I can tell you that in my riding for example, we have looked into this opportunity to see if we could slaughter our own cattle, locally, and sell the products of the beautiful Pontiac region, the largest riding in Quebec, an integral part of Canada.

I am getting to my question. Would this solution of offering $60 million, new money, to allow us to slaughter our own cattle and sell our products here in Canada, not be an ideal solution to relieve this tremendous pressure that already exists?

I would like to know what the member thinks of the fact that our farmers from Quebec or anywhere else in Canada cannot even slaughter their own cattle and sell their meat because their slaughterhouses are too busy.

Supply October 28th, 2004

Mr. Speaker, the Bloc Québécois critic for agriculture and agri-food is telling us tonight that there is a fiscal imbalance in this area in Quebec. It is true that there are pressures in the agricultural industry.

Being a native of the Haute-Gatineau Valley region, I was brought up on a farm and I represent the beautiful Pontiac riding where many cattle producers live. Problems are bound to occur.

Leader of the Opposition October 19th, 2004

Mr. Speaker, the Leader of the Opposition mixes with a curious group of people. We know he likes to form alliances, like the one he just formed with the sovereignists that almost derailed the work of this House.

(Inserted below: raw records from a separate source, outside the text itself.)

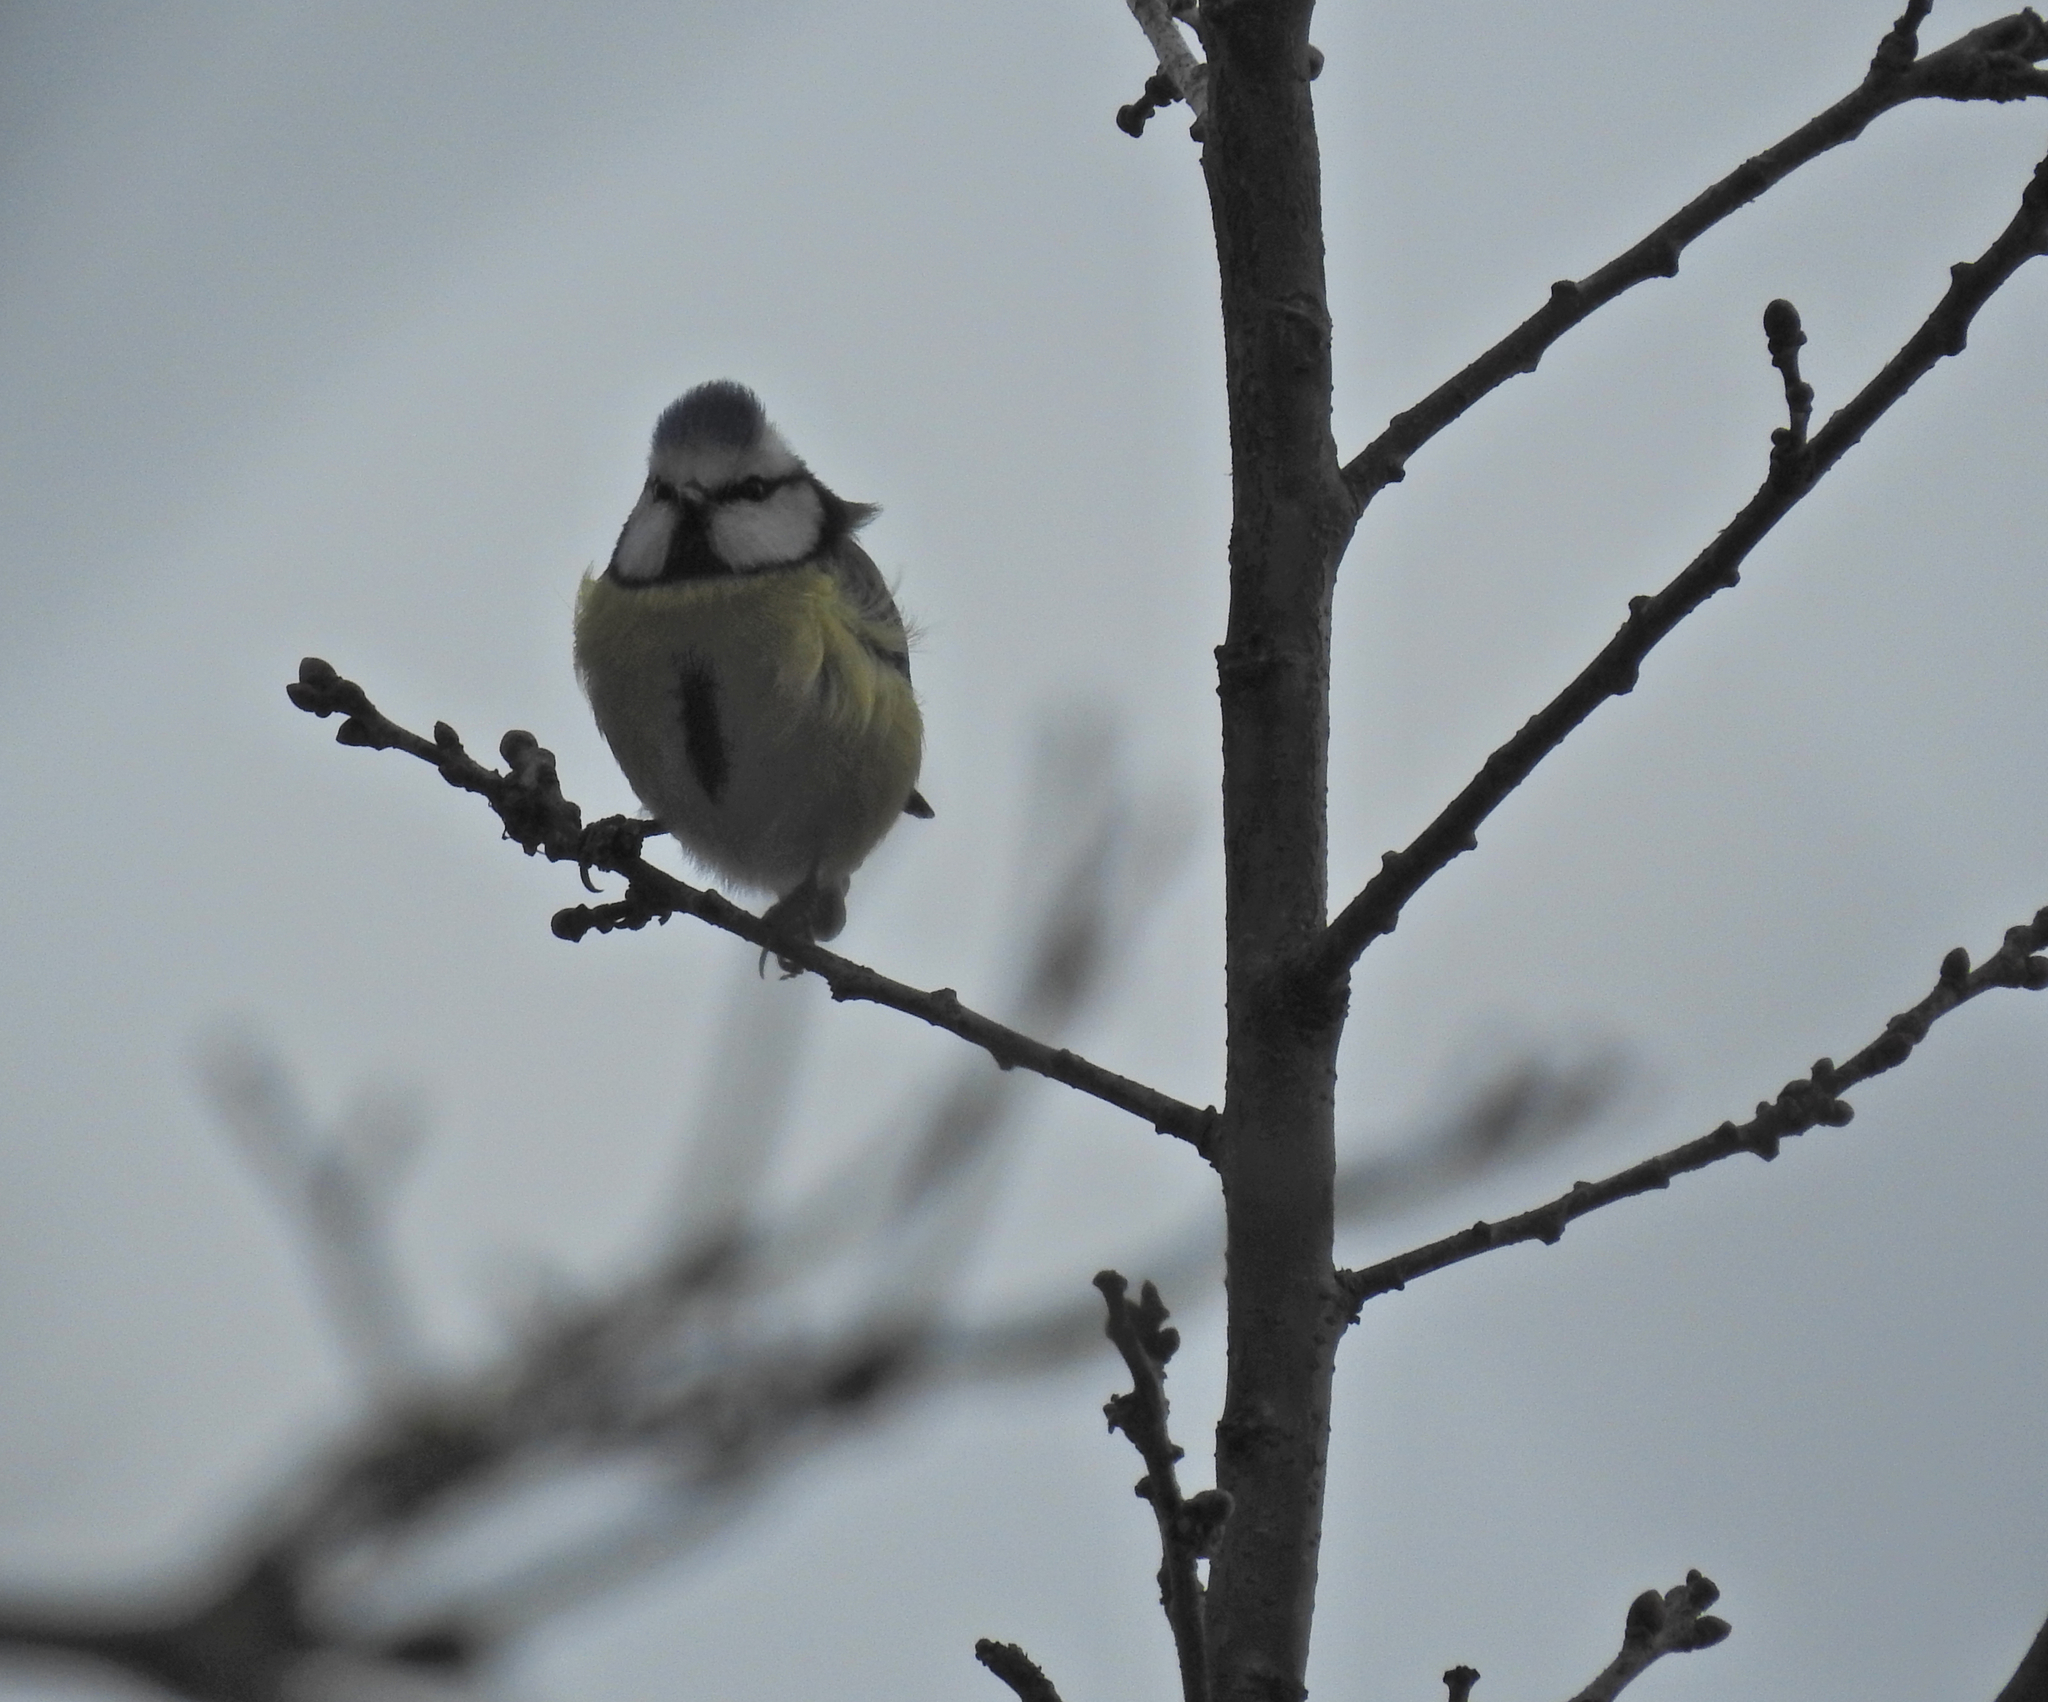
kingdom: Animalia
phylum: Chordata
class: Aves
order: Passeriformes
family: Paridae
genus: Cyanistes
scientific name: Cyanistes caeruleus
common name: Eurasian blue tit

Now he is negotiating another alliance with the Action démocratique du Québec. If his party were in power, he would probably have already granted Quebec independence without further ado. We understand that the Leader of the Opposition is feeling the heat of not having a single MP from his party elected in Quebec. This is no doubt a reflection of his profound ignorance of Quebec.

Allow me to clarify his most recent flirtation. Action démocratique du Québec has a grand total of five members in the National Assembly and therefore does not even have official party status.

Birds of a feather stick together. The Leader of the Opposition has at least three things in common with Mr. Dumont: general unpopularity in Quebec, an extremely ambiguous attitude toward the Constitution, and a penchant for two-tier health care.